Collected data entries:
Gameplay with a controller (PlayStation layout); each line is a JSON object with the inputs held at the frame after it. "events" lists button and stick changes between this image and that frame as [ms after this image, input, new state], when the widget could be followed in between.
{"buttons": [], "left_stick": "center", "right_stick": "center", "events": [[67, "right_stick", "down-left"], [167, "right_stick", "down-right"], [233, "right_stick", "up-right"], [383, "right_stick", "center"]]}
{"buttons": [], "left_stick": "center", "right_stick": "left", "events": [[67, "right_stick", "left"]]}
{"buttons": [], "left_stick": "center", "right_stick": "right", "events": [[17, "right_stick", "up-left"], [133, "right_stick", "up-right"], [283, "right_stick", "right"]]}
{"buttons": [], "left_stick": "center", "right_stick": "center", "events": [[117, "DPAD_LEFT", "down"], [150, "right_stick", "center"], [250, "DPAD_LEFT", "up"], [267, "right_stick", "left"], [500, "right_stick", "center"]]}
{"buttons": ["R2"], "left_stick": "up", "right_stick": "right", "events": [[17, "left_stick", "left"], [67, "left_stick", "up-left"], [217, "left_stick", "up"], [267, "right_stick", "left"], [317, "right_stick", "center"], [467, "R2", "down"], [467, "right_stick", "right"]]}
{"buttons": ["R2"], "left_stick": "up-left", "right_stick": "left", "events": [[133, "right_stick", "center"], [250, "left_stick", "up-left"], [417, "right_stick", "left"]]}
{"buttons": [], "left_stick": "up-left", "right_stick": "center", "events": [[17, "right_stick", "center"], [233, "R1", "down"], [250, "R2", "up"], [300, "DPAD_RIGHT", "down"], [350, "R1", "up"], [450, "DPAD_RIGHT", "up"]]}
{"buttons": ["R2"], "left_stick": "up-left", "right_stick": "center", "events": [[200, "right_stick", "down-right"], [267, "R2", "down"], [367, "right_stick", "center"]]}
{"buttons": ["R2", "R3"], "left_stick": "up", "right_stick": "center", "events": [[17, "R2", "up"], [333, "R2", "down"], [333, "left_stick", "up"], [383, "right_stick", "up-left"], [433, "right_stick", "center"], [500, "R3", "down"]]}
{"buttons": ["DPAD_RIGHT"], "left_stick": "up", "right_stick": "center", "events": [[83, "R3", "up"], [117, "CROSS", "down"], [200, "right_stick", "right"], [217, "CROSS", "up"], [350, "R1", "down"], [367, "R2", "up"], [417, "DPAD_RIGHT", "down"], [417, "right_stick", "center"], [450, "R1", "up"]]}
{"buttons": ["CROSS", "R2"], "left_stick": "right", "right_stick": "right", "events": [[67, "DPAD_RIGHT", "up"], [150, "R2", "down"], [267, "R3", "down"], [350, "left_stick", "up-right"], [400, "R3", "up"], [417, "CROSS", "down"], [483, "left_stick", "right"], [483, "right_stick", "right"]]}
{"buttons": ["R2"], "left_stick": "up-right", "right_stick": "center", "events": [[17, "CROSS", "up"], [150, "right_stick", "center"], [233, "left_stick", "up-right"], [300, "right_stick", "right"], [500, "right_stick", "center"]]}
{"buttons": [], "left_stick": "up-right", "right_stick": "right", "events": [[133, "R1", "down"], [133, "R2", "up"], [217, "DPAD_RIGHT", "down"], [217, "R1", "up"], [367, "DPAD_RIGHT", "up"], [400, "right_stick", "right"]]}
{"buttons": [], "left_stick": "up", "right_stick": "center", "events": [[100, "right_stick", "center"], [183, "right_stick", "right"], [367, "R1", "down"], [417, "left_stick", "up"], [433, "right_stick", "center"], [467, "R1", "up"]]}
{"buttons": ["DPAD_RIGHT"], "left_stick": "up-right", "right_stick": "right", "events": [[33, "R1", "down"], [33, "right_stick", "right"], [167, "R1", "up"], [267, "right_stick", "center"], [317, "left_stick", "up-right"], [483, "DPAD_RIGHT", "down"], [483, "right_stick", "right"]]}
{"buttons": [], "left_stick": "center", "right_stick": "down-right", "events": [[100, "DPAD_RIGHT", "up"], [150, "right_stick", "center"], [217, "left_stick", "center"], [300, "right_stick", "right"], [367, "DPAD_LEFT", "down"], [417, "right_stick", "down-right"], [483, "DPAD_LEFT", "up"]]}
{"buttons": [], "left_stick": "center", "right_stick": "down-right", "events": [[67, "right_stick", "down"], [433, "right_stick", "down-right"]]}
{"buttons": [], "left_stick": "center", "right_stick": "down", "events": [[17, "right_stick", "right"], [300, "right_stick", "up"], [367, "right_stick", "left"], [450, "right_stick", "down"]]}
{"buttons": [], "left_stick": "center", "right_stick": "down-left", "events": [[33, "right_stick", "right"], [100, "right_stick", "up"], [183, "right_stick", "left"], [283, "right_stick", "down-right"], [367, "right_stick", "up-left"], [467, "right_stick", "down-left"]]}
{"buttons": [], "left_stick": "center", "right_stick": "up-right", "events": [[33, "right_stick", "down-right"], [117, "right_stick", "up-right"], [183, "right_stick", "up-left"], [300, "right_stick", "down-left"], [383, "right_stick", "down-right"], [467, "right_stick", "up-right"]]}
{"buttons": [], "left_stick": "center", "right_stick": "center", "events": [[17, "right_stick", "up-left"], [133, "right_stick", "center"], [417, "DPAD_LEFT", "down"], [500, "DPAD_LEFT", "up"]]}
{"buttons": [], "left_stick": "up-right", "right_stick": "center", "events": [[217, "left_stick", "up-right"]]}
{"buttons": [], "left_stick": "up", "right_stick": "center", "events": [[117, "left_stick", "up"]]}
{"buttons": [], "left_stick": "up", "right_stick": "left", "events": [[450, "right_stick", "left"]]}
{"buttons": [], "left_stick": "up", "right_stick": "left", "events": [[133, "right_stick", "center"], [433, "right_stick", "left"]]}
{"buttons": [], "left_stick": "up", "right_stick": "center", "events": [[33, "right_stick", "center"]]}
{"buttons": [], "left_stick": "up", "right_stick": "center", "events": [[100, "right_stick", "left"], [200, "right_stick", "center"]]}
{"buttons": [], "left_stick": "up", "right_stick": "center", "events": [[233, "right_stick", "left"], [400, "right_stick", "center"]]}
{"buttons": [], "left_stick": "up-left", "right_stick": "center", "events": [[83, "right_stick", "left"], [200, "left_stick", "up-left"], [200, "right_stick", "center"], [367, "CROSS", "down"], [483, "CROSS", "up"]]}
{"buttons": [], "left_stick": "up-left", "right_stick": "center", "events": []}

Work order —
Could you return all of the data exactly as written?

Task output —
Gameplay with a controller (PlayStation layout); each line is a JSON object with the inputs held at the frame after it. "events" lists button and stick changes between this image and that frame as [ms after this image, input, new state], when the widget could be followed in between.
{"buttons": [], "left_stick": "center", "right_stick": "center", "events": [[67, "right_stick", "down-left"], [167, "right_stick", "down-right"], [233, "right_stick", "up-right"], [383, "right_stick", "center"]]}
{"buttons": [], "left_stick": "center", "right_stick": "left", "events": [[67, "right_stick", "left"]]}
{"buttons": [], "left_stick": "center", "right_stick": "right", "events": [[17, "right_stick", "up-left"], [133, "right_stick", "up-right"], [283, "right_stick", "right"]]}
{"buttons": [], "left_stick": "center", "right_stick": "center", "events": [[117, "DPAD_LEFT", "down"], [150, "right_stick", "center"], [250, "DPAD_LEFT", "up"], [267, "right_stick", "left"], [500, "right_stick", "center"]]}
{"buttons": ["R2"], "left_stick": "up", "right_stick": "right", "events": [[17, "left_stick", "left"], [67, "left_stick", "up-left"], [217, "left_stick", "up"], [267, "right_stick", "left"], [317, "right_stick", "center"], [467, "R2", "down"], [467, "right_stick", "right"]]}
{"buttons": ["R2"], "left_stick": "up-left", "right_stick": "left", "events": [[133, "right_stick", "center"], [250, "left_stick", "up-left"], [417, "right_stick", "left"]]}
{"buttons": [], "left_stick": "up-left", "right_stick": "center", "events": [[17, "right_stick", "center"], [233, "R1", "down"], [250, "R2", "up"], [300, "DPAD_RIGHT", "down"], [350, "R1", "up"], [450, "DPAD_RIGHT", "up"]]}
{"buttons": ["R2"], "left_stick": "up-left", "right_stick": "center", "events": [[200, "right_stick", "down-right"], [267, "R2", "down"], [367, "right_stick", "center"]]}
{"buttons": ["R2", "R3"], "left_stick": "up", "right_stick": "center", "events": [[17, "R2", "up"], [333, "R2", "down"], [333, "left_stick", "up"], [383, "right_stick", "up-left"], [433, "right_stick", "center"], [500, "R3", "down"]]}
{"buttons": ["DPAD_RIGHT"], "left_stick": "up", "right_stick": "center", "events": [[83, "R3", "up"], [117, "CROSS", "down"], [200, "right_stick", "right"], [217, "CROSS", "up"], [350, "R1", "down"], [367, "R2", "up"], [417, "DPAD_RIGHT", "down"], [417, "right_stick", "center"], [450, "R1", "up"]]}
{"buttons": ["CROSS", "R2"], "left_stick": "right", "right_stick": "right", "events": [[67, "DPAD_RIGHT", "up"], [150, "R2", "down"], [267, "R3", "down"], [350, "left_stick", "up-right"], [400, "R3", "up"], [417, "CROSS", "down"], [483, "left_stick", "right"], [483, "right_stick", "right"]]}
{"buttons": ["R2"], "left_stick": "up-right", "right_stick": "center", "events": [[17, "CROSS", "up"], [150, "right_stick", "center"], [233, "left_stick", "up-right"], [300, "right_stick", "right"], [500, "right_stick", "center"]]}
{"buttons": [], "left_stick": "up-right", "right_stick": "right", "events": [[133, "R1", "down"], [133, "R2", "up"], [217, "DPAD_RIGHT", "down"], [217, "R1", "up"], [367, "DPAD_RIGHT", "up"], [400, "right_stick", "right"]]}
{"buttons": [], "left_stick": "up", "right_stick": "center", "events": [[100, "right_stick", "center"], [183, "right_stick", "right"], [367, "R1", "down"], [417, "left_stick", "up"], [433, "right_stick", "center"], [467, "R1", "up"]]}
{"buttons": ["DPAD_RIGHT"], "left_stick": "up-right", "right_stick": "right", "events": [[33, "R1", "down"], [33, "right_stick", "right"], [167, "R1", "up"], [267, "right_stick", "center"], [317, "left_stick", "up-right"], [483, "DPAD_RIGHT", "down"], [483, "right_stick", "right"]]}
{"buttons": [], "left_stick": "center", "right_stick": "down-right", "events": [[100, "DPAD_RIGHT", "up"], [150, "right_stick", "center"], [217, "left_stick", "center"], [300, "right_stick", "right"], [367, "DPAD_LEFT", "down"], [417, "right_stick", "down-right"], [483, "DPAD_LEFT", "up"]]}
{"buttons": [], "left_stick": "center", "right_stick": "down-right", "events": [[67, "right_stick", "down"], [433, "right_stick", "down-right"]]}
{"buttons": [], "left_stick": "center", "right_stick": "down", "events": [[17, "right_stick", "right"], [300, "right_stick", "up"], [367, "right_stick", "left"], [450, "right_stick", "down"]]}
{"buttons": [], "left_stick": "center", "right_stick": "down-left", "events": [[33, "right_stick", "right"], [100, "right_stick", "up"], [183, "right_stick", "left"], [283, "right_stick", "down-right"], [367, "right_stick", "up-left"], [467, "right_stick", "down-left"]]}
{"buttons": [], "left_stick": "center", "right_stick": "up-right", "events": [[33, "right_stick", "down-right"], [117, "right_stick", "up-right"], [183, "right_stick", "up-left"], [300, "right_stick", "down-left"], [383, "right_stick", "down-right"], [467, "right_stick", "up-right"]]}
{"buttons": [], "left_stick": "center", "right_stick": "center", "events": [[17, "right_stick", "up-left"], [133, "right_stick", "center"], [417, "DPAD_LEFT", "down"], [500, "DPAD_LEFT", "up"]]}
{"buttons": [], "left_stick": "up-right", "right_stick": "center", "events": [[217, "left_stick", "up-right"]]}
{"buttons": [], "left_stick": "up", "right_stick": "center", "events": [[117, "left_stick", "up"]]}
{"buttons": [], "left_stick": "up", "right_stick": "left", "events": [[450, "right_stick", "left"]]}
{"buttons": [], "left_stick": "up", "right_stick": "left", "events": [[133, "right_stick", "center"], [433, "right_stick", "left"]]}
{"buttons": [], "left_stick": "up", "right_stick": "center", "events": [[33, "right_stick", "center"]]}
{"buttons": [], "left_stick": "up", "right_stick": "center", "events": [[100, "right_stick", "left"], [200, "right_stick", "center"]]}
{"buttons": [], "left_stick": "up", "right_stick": "center", "events": [[233, "right_stick", "left"], [400, "right_stick", "center"]]}
{"buttons": [], "left_stick": "up-left", "right_stick": "center", "events": [[83, "right_stick", "left"], [200, "left_stick", "up-left"], [200, "right_stick", "center"], [367, "CROSS", "down"], [483, "CROSS", "up"]]}
{"buttons": [], "left_stick": "up-left", "right_stick": "center", "events": []}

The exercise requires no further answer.